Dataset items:
** START **
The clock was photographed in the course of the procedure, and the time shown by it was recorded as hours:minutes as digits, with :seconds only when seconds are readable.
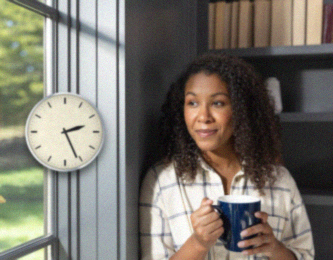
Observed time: 2:26
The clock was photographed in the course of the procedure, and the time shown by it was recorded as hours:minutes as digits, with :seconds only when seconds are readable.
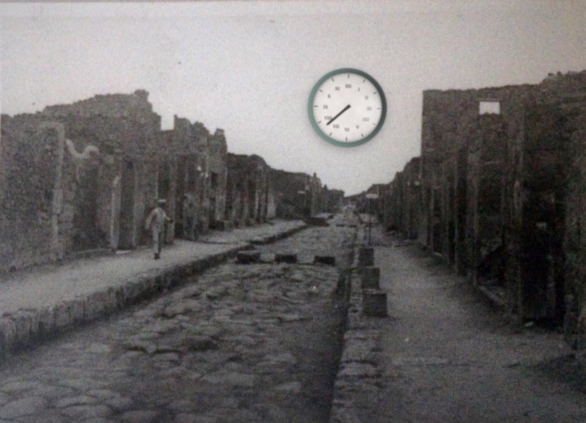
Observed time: 7:38
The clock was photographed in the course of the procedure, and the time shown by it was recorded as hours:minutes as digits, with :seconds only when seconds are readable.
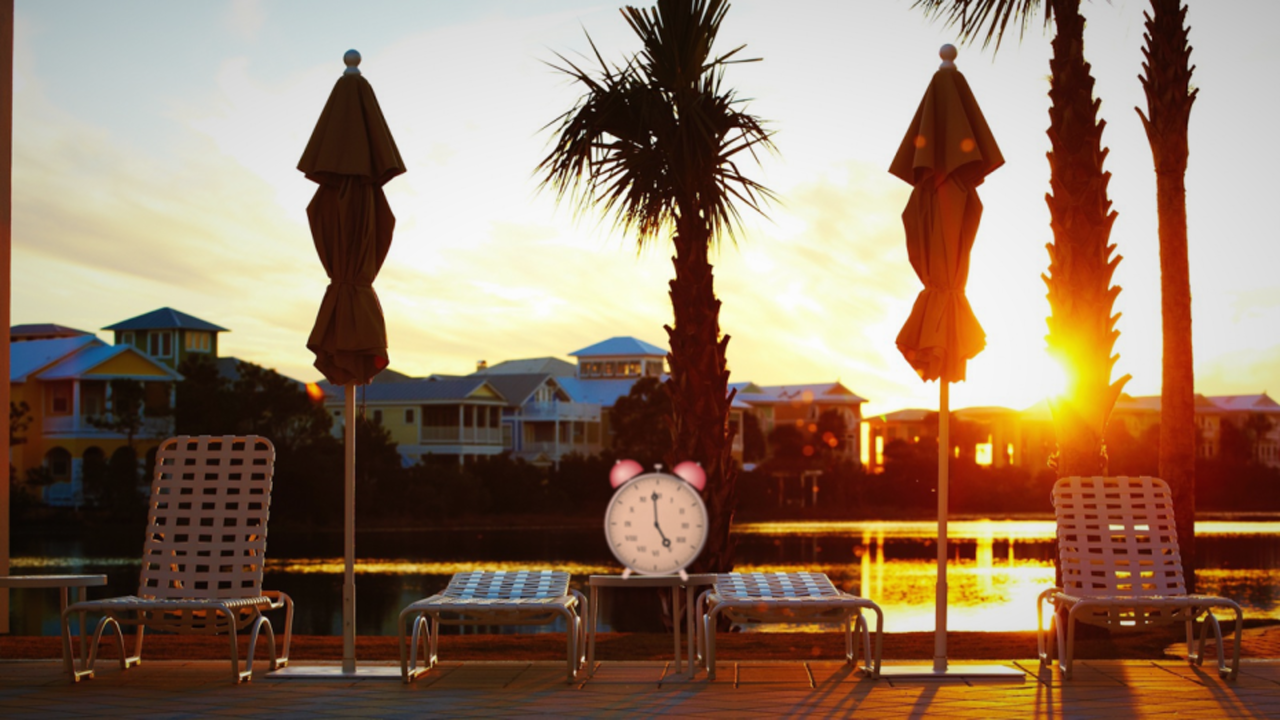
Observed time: 4:59
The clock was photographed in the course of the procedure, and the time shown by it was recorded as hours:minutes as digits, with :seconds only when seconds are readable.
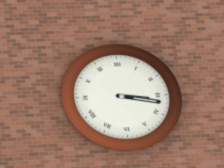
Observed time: 3:17
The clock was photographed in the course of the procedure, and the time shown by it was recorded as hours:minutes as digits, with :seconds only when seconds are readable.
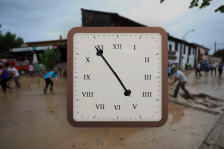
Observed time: 4:54
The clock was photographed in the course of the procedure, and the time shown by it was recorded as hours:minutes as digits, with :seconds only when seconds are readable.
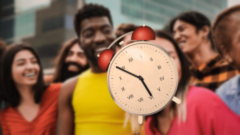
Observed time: 5:54
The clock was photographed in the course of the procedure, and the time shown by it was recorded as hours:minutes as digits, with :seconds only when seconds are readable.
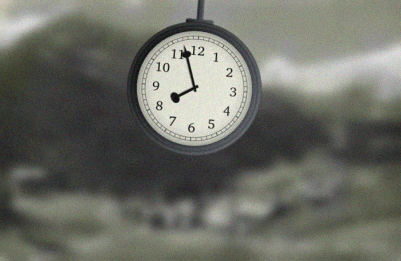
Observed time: 7:57
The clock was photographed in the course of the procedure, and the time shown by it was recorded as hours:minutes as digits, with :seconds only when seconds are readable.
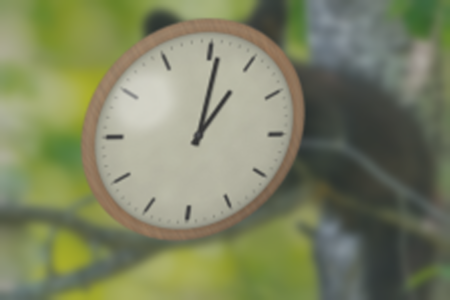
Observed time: 1:01
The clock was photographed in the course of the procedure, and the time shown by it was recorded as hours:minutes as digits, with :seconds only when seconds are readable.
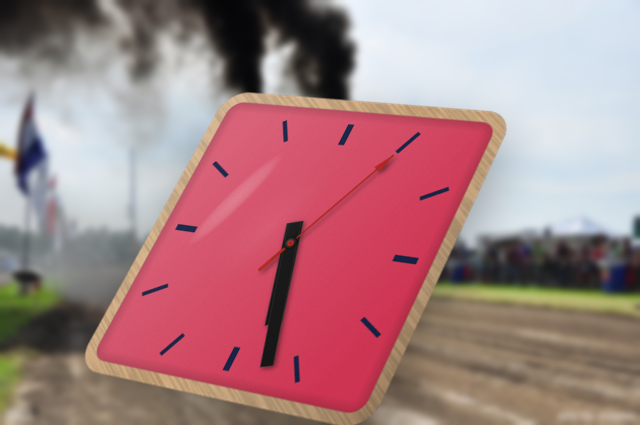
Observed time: 5:27:05
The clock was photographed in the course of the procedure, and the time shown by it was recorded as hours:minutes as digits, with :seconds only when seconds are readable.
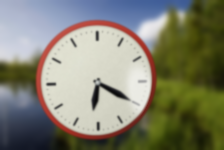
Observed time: 6:20
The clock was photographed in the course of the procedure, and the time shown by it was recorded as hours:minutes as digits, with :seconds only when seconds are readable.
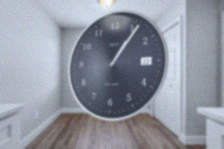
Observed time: 1:06
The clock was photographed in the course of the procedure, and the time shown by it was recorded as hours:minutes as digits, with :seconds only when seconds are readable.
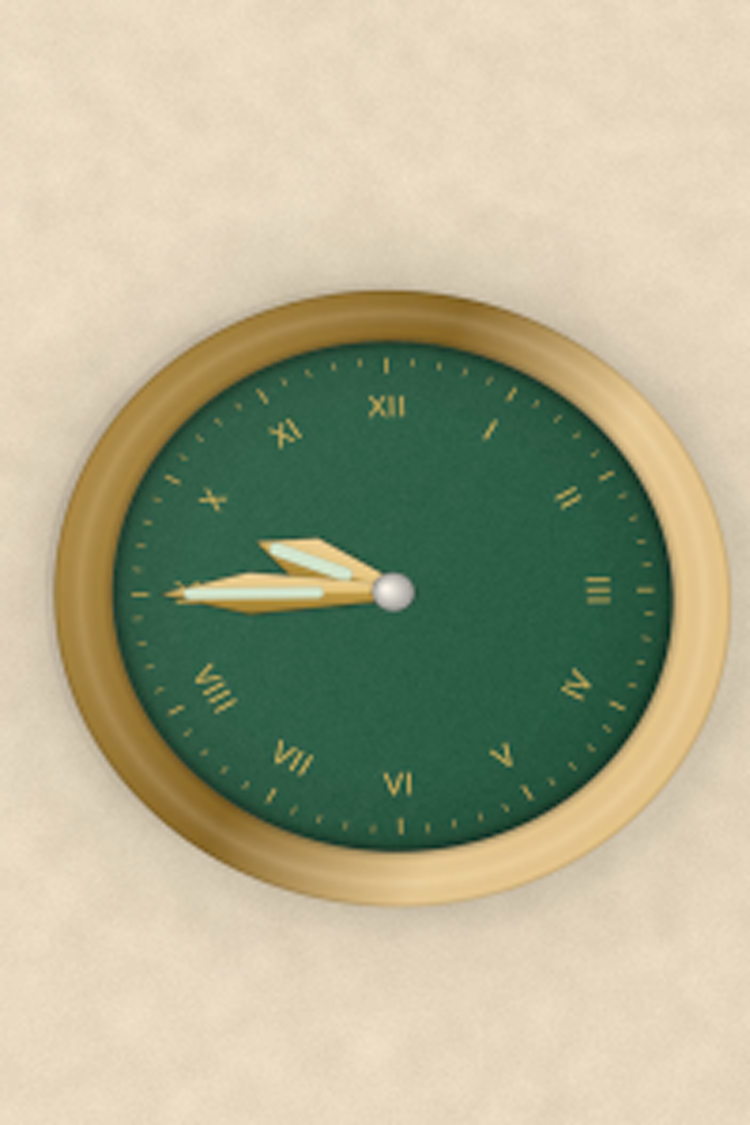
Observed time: 9:45
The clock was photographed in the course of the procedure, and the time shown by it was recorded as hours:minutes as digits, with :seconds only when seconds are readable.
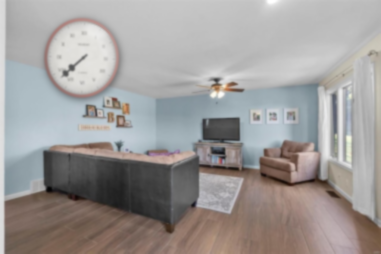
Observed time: 7:38
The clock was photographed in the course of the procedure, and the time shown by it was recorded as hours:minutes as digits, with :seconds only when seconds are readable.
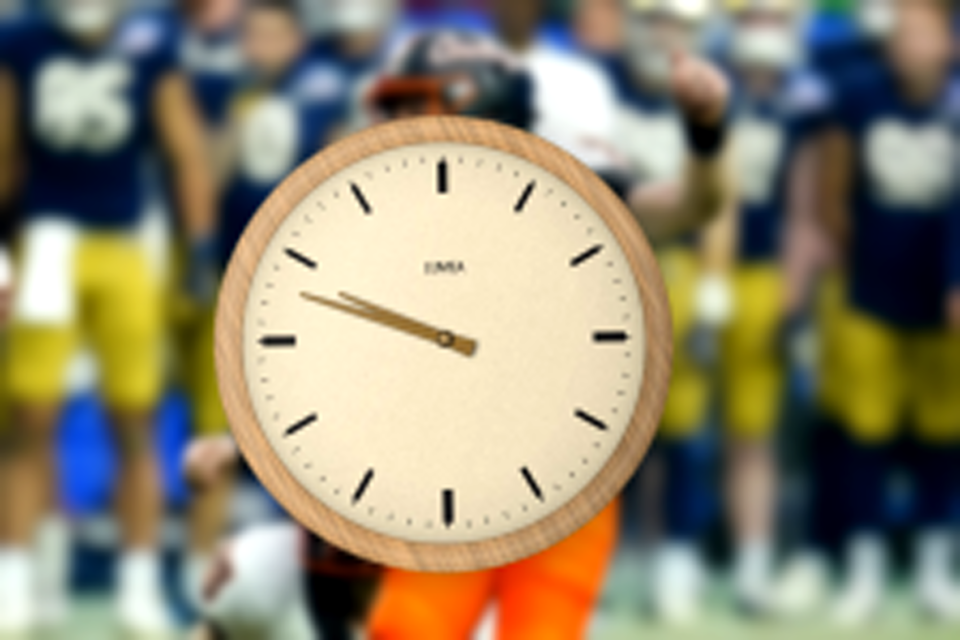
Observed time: 9:48
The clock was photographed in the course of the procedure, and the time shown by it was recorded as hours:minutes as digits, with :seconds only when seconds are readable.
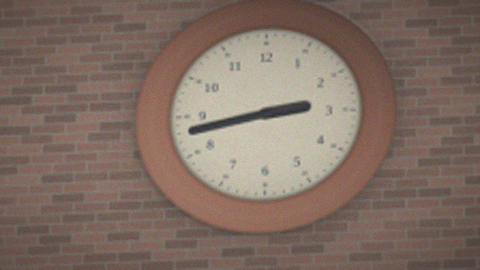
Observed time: 2:43
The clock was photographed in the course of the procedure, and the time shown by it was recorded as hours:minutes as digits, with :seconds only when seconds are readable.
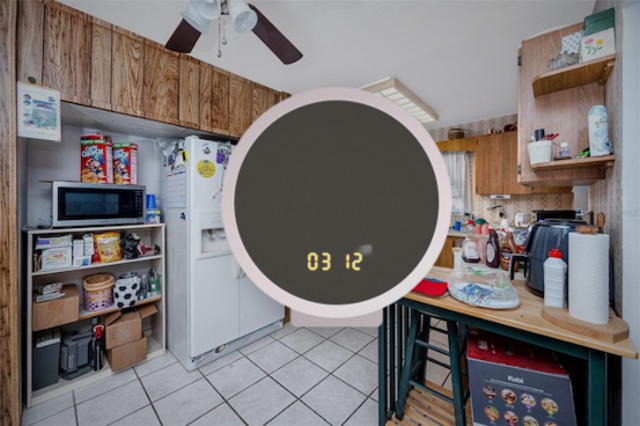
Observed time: 3:12
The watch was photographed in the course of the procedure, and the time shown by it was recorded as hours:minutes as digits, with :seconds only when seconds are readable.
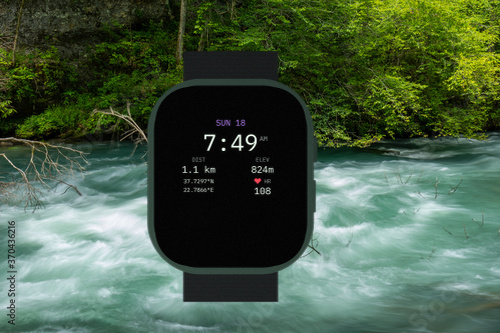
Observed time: 7:49
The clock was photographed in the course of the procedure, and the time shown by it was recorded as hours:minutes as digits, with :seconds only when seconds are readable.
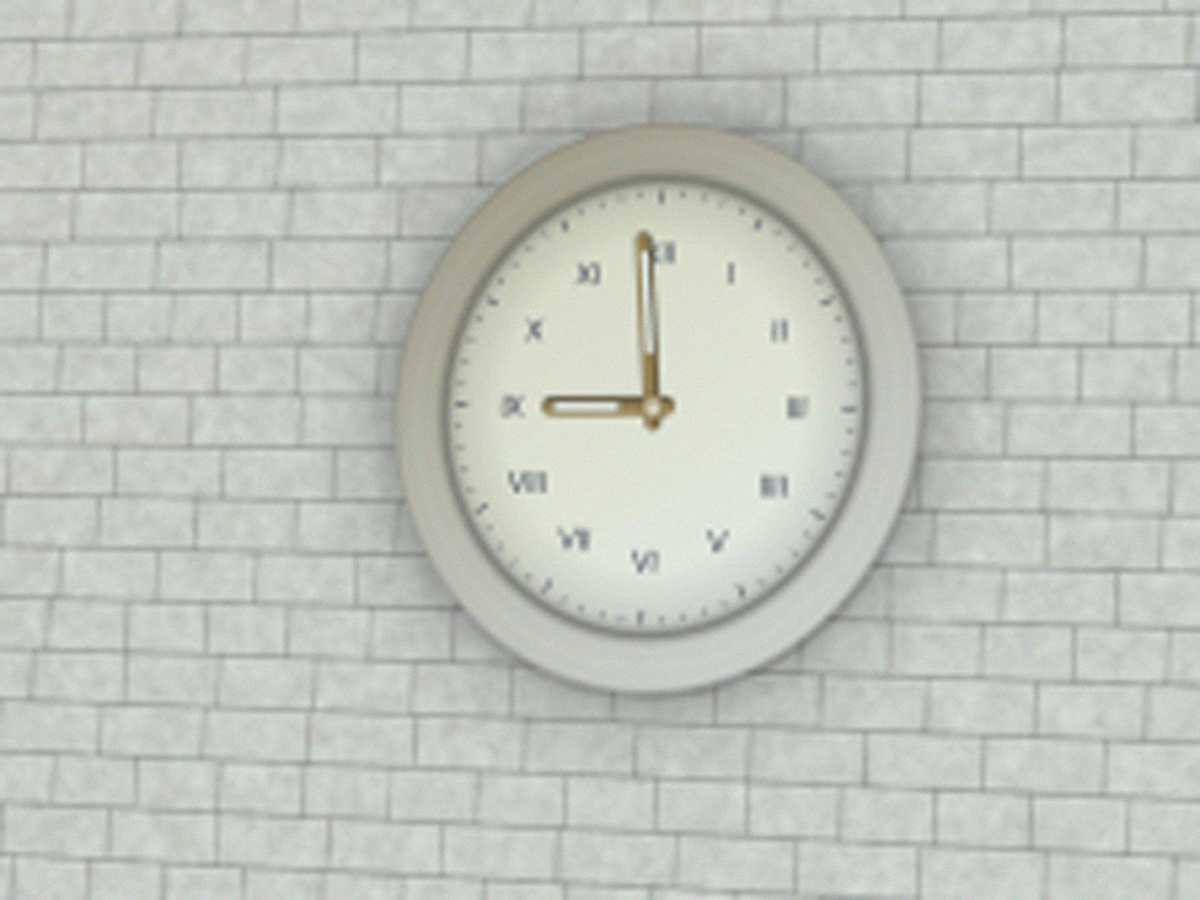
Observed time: 8:59
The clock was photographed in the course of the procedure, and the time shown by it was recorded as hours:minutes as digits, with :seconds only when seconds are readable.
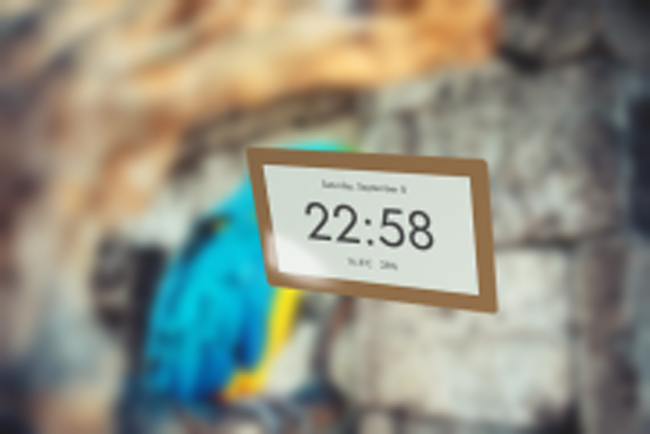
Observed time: 22:58
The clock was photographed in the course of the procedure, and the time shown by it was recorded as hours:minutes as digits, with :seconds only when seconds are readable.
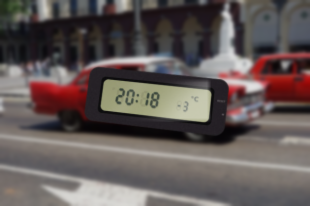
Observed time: 20:18
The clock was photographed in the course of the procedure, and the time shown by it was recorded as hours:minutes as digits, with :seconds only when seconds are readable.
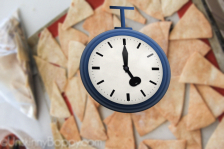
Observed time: 5:00
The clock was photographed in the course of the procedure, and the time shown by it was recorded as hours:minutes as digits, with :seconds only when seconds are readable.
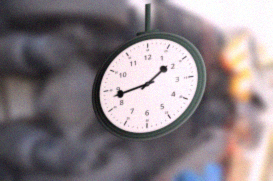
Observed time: 1:43
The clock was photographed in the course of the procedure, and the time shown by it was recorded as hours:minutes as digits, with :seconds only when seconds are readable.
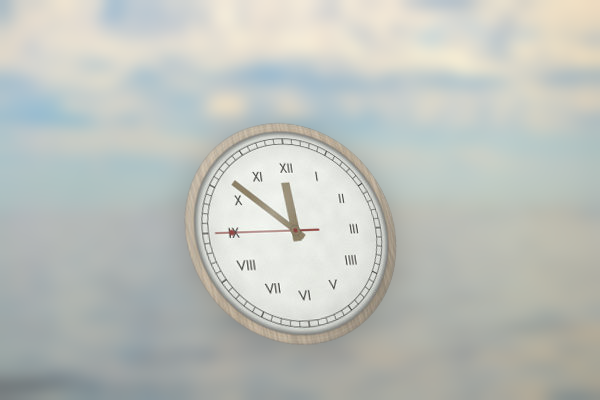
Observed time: 11:51:45
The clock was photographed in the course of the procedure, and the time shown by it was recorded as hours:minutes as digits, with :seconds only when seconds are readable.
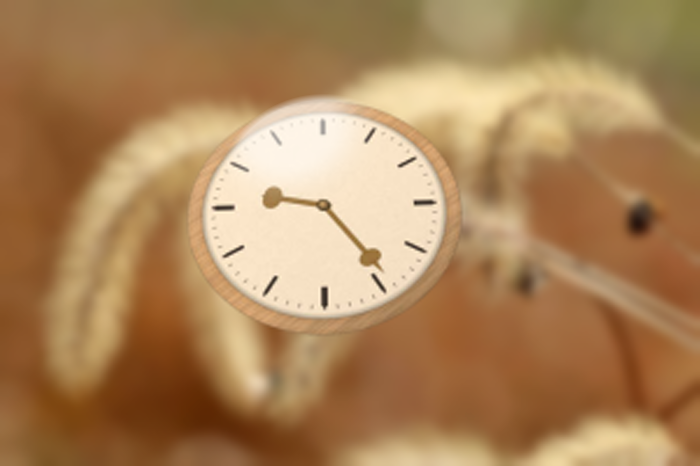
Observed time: 9:24
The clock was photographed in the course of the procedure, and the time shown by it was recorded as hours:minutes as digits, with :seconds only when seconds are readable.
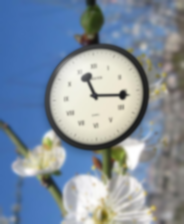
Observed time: 11:16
** END **
Can you give every line of the items above as a Markdown table with columns named Row and Line, numbering each row and skipping blank lines? Leave the pictures out of the table.

| Row | Line |
|---|---|
| 1 | The clock was photographed in the course of the procedure, and the time shown by it was recorded as hours:minutes as digits, with :seconds only when seconds are readable. |
| 2 | Observed time: 2:26 |
| 3 | The clock was photographed in the course of the procedure, and the time shown by it was recorded as hours:minutes as digits, with :seconds only when seconds are readable. |
| 4 | Observed time: 7:38 |
| 5 | The clock was photographed in the course of the procedure, and the time shown by it was recorded as hours:minutes as digits, with :seconds only when seconds are readable. |
| 6 | Observed time: 4:59 |
| 7 | The clock was photographed in the course of the procedure, and the time shown by it was recorded as hours:minutes as digits, with :seconds only when seconds are readable. |
| 8 | Observed time: 3:17 |
| 9 | The clock was photographed in the course of the procedure, and the time shown by it was recorded as hours:minutes as digits, with :seconds only when seconds are readable. |
| 10 | Observed time: 4:54 |
| 11 | The clock was photographed in the course of the procedure, and the time shown by it was recorded as hours:minutes as digits, with :seconds only when seconds are readable. |
| 12 | Observed time: 5:54 |
| 13 | The clock was photographed in the course of the procedure, and the time shown by it was recorded as hours:minutes as digits, with :seconds only when seconds are readable. |
| 14 | Observed time: 7:57 |
| 15 | The clock was photographed in the course of the procedure, and the time shown by it was recorded as hours:minutes as digits, with :seconds only when seconds are readable. |
| 16 | Observed time: 1:01 |
| 17 | The clock was photographed in the course of the procedure, and the time shown by it was recorded as hours:minutes as digits, with :seconds only when seconds are readable. |
| 18 | Observed time: 5:27:05 |
| 19 | The clock was photographed in the course of the procedure, and the time shown by it was recorded as hours:minutes as digits, with :seconds only when seconds are readable. |
| 20 | Observed time: 6:20 |
| 21 | The clock was photographed in the course of the procedure, and the time shown by it was recorded as hours:minutes as digits, with :seconds only when seconds are readable. |
| 22 | Observed time: 1:06 |
| 23 | The clock was photographed in the course of the procedure, and the time shown by it was recorded as hours:minutes as digits, with :seconds only when seconds are readable. |
| 24 | Observed time: 9:45 |
| 25 | The clock was photographed in the course of the procedure, and the time shown by it was recorded as hours:minutes as digits, with :seconds only when seconds are readable. |
| 26 | Observed time: 7:38 |
| 27 | The clock was photographed in the course of the procedure, and the time shown by it was recorded as hours:minutes as digits, with :seconds only when seconds are readable. |
| 28 | Observed time: 9:48 |
| 29 | The clock was photographed in the course of the procedure, and the time shown by it was recorded as hours:minutes as digits, with :seconds only when seconds are readable. |
| 30 | Observed time: 2:43 |
| 31 | The clock was photographed in the course of the procedure, and the time shown by it was recorded as hours:minutes as digits, with :seconds only when seconds are readable. |
| 32 | Observed time: 3:12 |
| 33 | The watch was photographed in the course of the procedure, and the time shown by it was recorded as hours:minutes as digits, with :seconds only when seconds are readable. |
| 34 | Observed time: 7:49 |
| 35 | The clock was photographed in the course of the procedure, and the time shown by it was recorded as hours:minutes as digits, with :seconds only when seconds are readable. |
| 36 | Observed time: 8:59 |
| 37 | The clock was photographed in the course of the procedure, and the time shown by it was recorded as hours:minutes as digits, with :seconds only when seconds are readable. |
| 38 | Observed time: 22:58 |
| 39 | The clock was photographed in the course of the procedure, and the time shown by it was recorded as hours:minutes as digits, with :seconds only when seconds are readable. |
| 40 | Observed time: 20:18 |
| 41 | The clock was photographed in the course of the procedure, and the time shown by it was recorded as hours:minutes as digits, with :seconds only when seconds are readable. |
| 42 | Observed time: 5:00 |
| 43 | The clock was photographed in the course of the procedure, and the time shown by it was recorded as hours:minutes as digits, with :seconds only when seconds are readable. |
| 44 | Observed time: 1:43 |
| 45 | The clock was photographed in the course of the procedure, and the time shown by it was recorded as hours:minutes as digits, with :seconds only when seconds are readable. |
| 46 | Observed time: 11:51:45 |
| 47 | The clock was photographed in the course of the procedure, and the time shown by it was recorded as hours:minutes as digits, with :seconds only when seconds are readable. |
| 48 | Observed time: 9:24 |
| 49 | The clock was photographed in the course of the procedure, and the time shown by it was recorded as hours:minutes as digits, with :seconds only when seconds are readable. |
| 50 | Observed time: 11:16 |